Are AI Research Tools Trustworthy?
Curious about research tools with artificial intelligence built-in? Wondering if they are trustworthy?
The short answer is that it depends. The structure of the tool, the scope of the data it’s pulling from, and its connectivity with other tools together determine a tool’s usefulness and credibility.
And while there are dozens making the rounds in research circles, I will here outline and share my thoughts on just two, which are specifically research article citation-mining tools.
Citation-Mining Tools
Presenting and linking the citation relationships between research articles isn’t totally new; you may have noticed the “cited by” links on google scholar or the related articles featured on PubMed article webpages. New tools like Research Rabbit, Elicit, and Scite package these relationships in more visually appealing interfaces, and typically add in other features like dashboards, tracking, and plug-ins.
What makes these tools different from older citation-based tools is their use of a kind of AI called “retrieval augmented generation”, or RAG. Unlike large language models which function like auto-complete and cannot fact-check, RAG pulls out snippets of an article surrounding a citation, allowing users to visually scan actual excerpts of articles where another source is cited and mentioned. In terms of what articles the Scite is accessing, preliminary anecdotal testing (Fry 2023) shows the article database to be similar to academic databases: “Its coverage and search results are very comparable to those of Web of Science and Scopus, the other two cited reference search tools most common in academic library collections, and also Google Scholar.” (Fry 2023).
Some tools, like Scite, additionally code these citation relationships as “mentioning”, “contrasting”, or “supporting”, though this functionality seems to be untrustworthy, as a recent research study found that the AI was less accurate than human coding of citation relationships (Bakker et al 2023).

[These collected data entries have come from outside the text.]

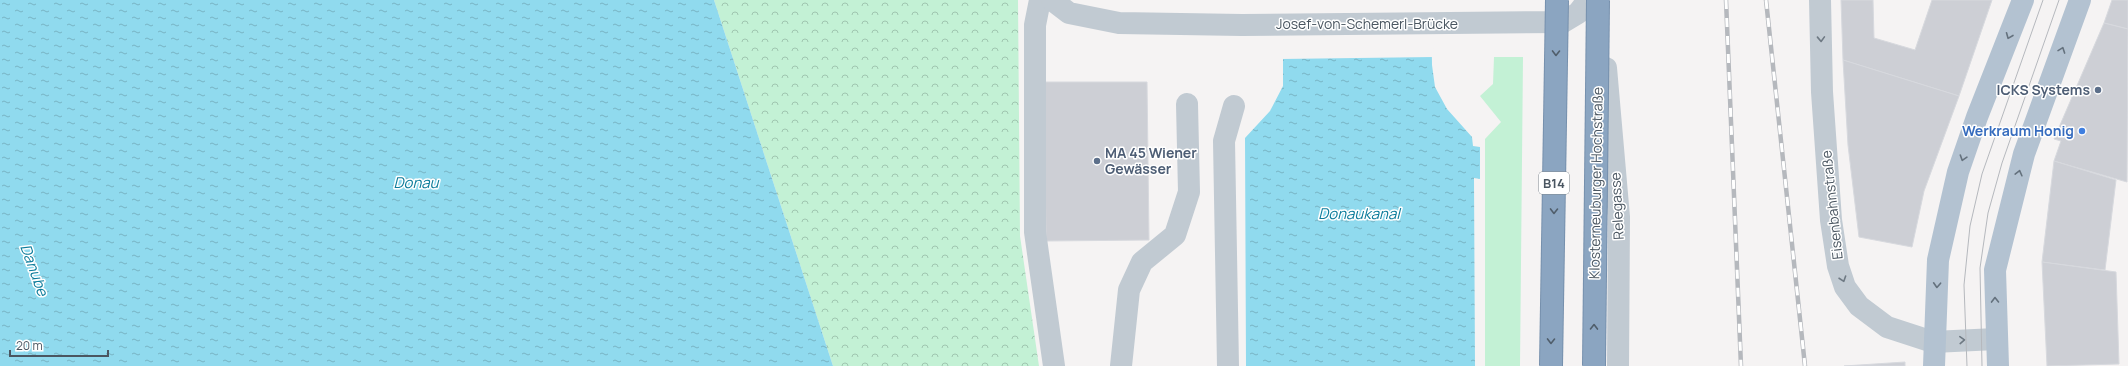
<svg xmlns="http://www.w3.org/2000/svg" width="2128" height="366" font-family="Manrope,sans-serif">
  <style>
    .green { fill: #c3f1d5 }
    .park { fill: url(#park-crowns) }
    .water { fill: url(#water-ripples) }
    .pier { fill: #f5f3f3 }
    .building { fill: #cdcfd5; stroke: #d7d9de }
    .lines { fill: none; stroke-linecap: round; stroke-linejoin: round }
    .minor { stroke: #c1cad2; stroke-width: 22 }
    .major { stroke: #b3c2d1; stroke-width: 22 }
    .tram { stroke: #b5b8bd; stroke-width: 1 }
    .rail-casing { stroke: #b5b8bd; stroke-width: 4.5 }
    .rail { stroke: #fff; stroke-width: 3; stroke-dasharray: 9; stroke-linecap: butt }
    .highway-bridge-casing { stroke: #7690ad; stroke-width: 24; stroke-linecap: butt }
    .highway-bridge { stroke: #8ba5c1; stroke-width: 22 }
    .oneway { stroke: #64717d }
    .oneway2 { stroke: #6e7983 }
    .oneway3 { stroke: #505e6b }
    .service-dot { fill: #5c6f8a; stroke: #fff; stroke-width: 1.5 }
    .shop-dot { fill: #3f7fe0; stroke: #fff; stroke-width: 1.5 }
    .labels { text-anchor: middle; stroke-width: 3; stroke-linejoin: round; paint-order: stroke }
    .shield { fill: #fff; stroke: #808990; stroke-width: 1 }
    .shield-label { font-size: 13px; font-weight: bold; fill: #4a5661 }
    .street-label { font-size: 14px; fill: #4a5661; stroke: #fff }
    .service-label { font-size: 14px; font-weight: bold; fill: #4e5e75; stroke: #fff; text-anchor: end }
    .shop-label { font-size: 14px; font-weight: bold; fill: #366cbe; stroke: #fff; text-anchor: end }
    .water-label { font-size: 15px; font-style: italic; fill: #0c7c9b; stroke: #fff }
  </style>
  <defs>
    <pattern id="park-crowns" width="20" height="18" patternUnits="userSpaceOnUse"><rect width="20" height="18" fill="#c3f1d5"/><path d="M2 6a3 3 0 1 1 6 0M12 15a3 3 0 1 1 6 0" fill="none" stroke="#a0c6b0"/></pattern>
    <pattern id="water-ripples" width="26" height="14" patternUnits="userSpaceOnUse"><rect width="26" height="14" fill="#90daee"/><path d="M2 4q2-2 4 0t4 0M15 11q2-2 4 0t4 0" fill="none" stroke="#78b4c4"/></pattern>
  </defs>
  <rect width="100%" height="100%" fill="#f5f3f3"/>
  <polygon class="green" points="1494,57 1523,57 1520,366 1485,366 1485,139 1501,122 1480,96 1493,84"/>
  <polygon class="park" points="714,0 1018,0 1020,236 1039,366 833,366"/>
  <g class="water">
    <polygon points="0,0 714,0 833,366 0,366"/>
    <polygon points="1283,0 1431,0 1432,65 1435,87 1447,109 1472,137 1473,146 1480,147 1480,179 1474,178 1475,366 1246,366 1245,138 1270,111 1283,86"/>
  </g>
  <polygon class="pier" points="1281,0 1433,0 1434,57 1281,59"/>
  <g class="building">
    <polygon points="1841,0 1873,0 1874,38 1915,50 1932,0 1992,0 1959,96 1843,60"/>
    <polygon points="2112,0 2128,0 2128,29 2104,23"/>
    <polygon points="2104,23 2128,29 2127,182 2054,161 2061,141 2054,139"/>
    <polygon points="1843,60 1959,96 1924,191 1912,247 1859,237 1848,145"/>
    <polygon points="1044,82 1147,82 1149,240 1046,241"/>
    <polygon points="2054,161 2116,180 2105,270 2042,262"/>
    <polygon points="2042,262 2116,272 2119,364 2047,366"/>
    <polygon points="1905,362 1905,366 1844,366"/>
  </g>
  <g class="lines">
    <g class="minor">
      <polyline points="1040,0 1035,25 1035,232 1054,366"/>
      <polyline points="1052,0 1069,13 1119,23 1242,25 1563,22 1578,13 1588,0"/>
      <polyline points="1820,0 1822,92 1831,220 1838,266 1845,287 1859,306 1887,327 1933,342 1996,339"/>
      <polyline points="1606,68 1619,217 1618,366"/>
      <polyline points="1121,366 1129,290 1142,262 1175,235 1189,192 1187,104"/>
      <polyline points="1228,366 1224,141 1234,106"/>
    </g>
    <g class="major">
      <polyline points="1934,366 1938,260 1958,172 1977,117 2023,0"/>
      <polyline points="1998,366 1995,270 2024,154 2080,0"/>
    </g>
    <g class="tram">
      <polyline points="1967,366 1964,285 1970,226 1982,174 2043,0"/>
      <polyline points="1982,366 1980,268 1988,213 2002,163 2059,0"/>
    </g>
    <g class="rail-casing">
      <g id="rail">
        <polyline points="1726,0 1741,366"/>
        <polyline points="1766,0 1805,366"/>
      </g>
    </g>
    <use href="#rail" class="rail"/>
    <g class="highway-bridge-casing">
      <g id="highway-bridge">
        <polyline points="1551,366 1557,0"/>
        <polyline points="1594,366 1598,0"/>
      </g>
    </g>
    <use href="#highway-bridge" class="highway-bridge"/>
  </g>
  <defs><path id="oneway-chevron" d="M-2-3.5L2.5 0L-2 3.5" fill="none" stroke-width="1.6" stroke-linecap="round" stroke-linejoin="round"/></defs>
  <g class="oneway">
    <use href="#oneway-chevron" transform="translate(2009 36) rotate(112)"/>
    <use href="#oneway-chevron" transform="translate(2062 50) rotate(-70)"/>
    <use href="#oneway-chevron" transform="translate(1963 158) rotate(108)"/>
    <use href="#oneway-chevron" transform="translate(2019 173) rotate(-76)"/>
    <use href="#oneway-chevron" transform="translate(1937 285) rotate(93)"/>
    <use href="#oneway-chevron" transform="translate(1995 300) rotate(-91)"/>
  </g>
  <g class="oneway2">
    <use href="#oneway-chevron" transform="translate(1821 39) rotate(88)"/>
    <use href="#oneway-chevron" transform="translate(1843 279) rotate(71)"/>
    <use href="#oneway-chevron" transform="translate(1962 340) rotate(-3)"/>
  </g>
  <g class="oneway3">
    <use href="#oneway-chevron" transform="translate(1556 53) rotate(91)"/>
    <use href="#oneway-chevron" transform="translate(1554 211) rotate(91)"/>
    <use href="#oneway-chevron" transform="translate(1594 327) rotate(-89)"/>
    <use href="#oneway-chevron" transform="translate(1551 341) rotate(91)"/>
  </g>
  <g class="service-dot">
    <circle cx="2098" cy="90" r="4"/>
    <circle cx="1097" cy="161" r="4"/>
  </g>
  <circle class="shop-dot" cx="2082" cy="131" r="4"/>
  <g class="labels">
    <rect class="shield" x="1539" y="172" width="30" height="22" rx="3"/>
    <g class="shield-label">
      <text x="1554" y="188">B14</text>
    </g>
    <g class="street-label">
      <text x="1367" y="29">Josef-von-Schemerl-Brücke</text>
      <text transform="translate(1596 183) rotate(-89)" y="5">Klosterneuburger Hochstraße</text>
      <text transform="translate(1832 205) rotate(-96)" y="5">Eisenbahnstraße</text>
      <text transform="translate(1617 206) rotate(-93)" y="5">Relegasse</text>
    </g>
    <g class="service-label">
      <text x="2090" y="95">ICKS Systems</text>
      <text x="1105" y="158" text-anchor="start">MA 45 Wiener<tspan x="1105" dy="16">Gewässer</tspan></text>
    </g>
    <g class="shop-label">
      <text x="2074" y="136">Werkraum Honig</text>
    </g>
    <g class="water-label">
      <text x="416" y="188">Donau</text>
      <text x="1359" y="219">Donaukanal</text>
      <text transform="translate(34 270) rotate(70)" y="5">Danube</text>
    </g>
  </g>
  <path d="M10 350v6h98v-6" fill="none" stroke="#4a5661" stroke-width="2"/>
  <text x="16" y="350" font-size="12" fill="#4a5661" stroke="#ffffff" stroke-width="3" paint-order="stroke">20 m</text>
</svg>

Scite (to which UND subscribes, thanks to the Chester Fritz Library!) also includes a companion AI “assistant” chat, which uses a large language model alongside the RAG to provide “summaries” of literature and bodies of research. Typically, chat-based research tools are murkier than those which just pull and structure citations, and in my own testing of Scite, the AI assistant gave mixed results. Being presented with a single-page summary of the current state of research on a particular topic is appealing, especially when you can re-format it automatically as a table. However, I was disconcerted by how the tool re-frames user queries as assertions, which it then goes on to support with what seem to be cherry-picked sources. Experienced researchers may be able to pick the useful nuggets out of these summaries, but I worry that those less familiar with a specific body of research or the formal conventions of scholarly communications may take the AI’s summaries as confirmation of their hypotheses without looking further for other sources.
Research Rabbit is a much simpler tool in comparison with Scite or Elicit, as it mainly visualizes citation and author relationships, allowing the user to burrow endlessly into the intersections of research studies. Research Rabbit does have dashboard features, allowing users to save articles and searches, and it also (at least as of this writing) does not contain any LLM-based chat features.
These citation-based research tools may be particularly useful for research into interdisciplinary topics where keyword searching alone can be thorny and particularly difficult for beginning researchers. Research Rabbit specifically offers a simplified tool without problematic LLMs, and could be used to support instruction in the social nature of scholarly research writing.
I believe these tools qualify as “useful”; however, any use of these tools requires critical engagement with and a basic understanding of the different AI models at their base (LLMs and RAG), so that users can think critically about the tool’s outputs and make informed decisions about which information is trustworthy and which is not. Whether these tools are trustworthy depends on what we expect them to do, and whether our expectations are reasonable.
If you’re still on the fence, check out the recording of the recent SMHS TLAS workshop, “Leveraging Artificial Intelligence for Research and Educational Scholarship”, featuring Instructional Designer Andrea Guthridge and Research & Education Librarian Devon Olson discussing the above tools and others.
Summaries
Scite
- Scite is a UND-supported subscription-based citation mining research tool
- Uses retrieval-augmented generation (RAG) AI alongside large language model (LLM) AI
- AI assistant is less trustworthy than citation search feature
- Generally less user friendly to beginning researchers
- Offers plug ins for browsers, zotero, etc.
- Can export results in various formats (RIS, csv, etc.)
- Data set pulls from millions of articles with DOIs via agreements with many major publishers as well as harvesting from open databases like Unpaywall and PubMed.
Take-home
Surfacing of citations for readers to scan quickly is a new and possibly very useful feature, while other aspects of this tool like the LLM AI-based chat assistant may artificially limit and misrepresent a body of research, which could be especially confusing and harmful for beginning researchers.
Research Rabbit
- Research Rabbit is a free tool
- Appealing visualizations of citation relationships
- Offers dashboards
- States that it pulls articles from PubMed and Semantic Scholar
- Can export collections of papers in BibTeX or RIS format
Take-home
Generally as useful as Google Scholar; could be helpful to teach beginning researchers about the social, networked nature of research communications, especially given its appealing, graphic interface.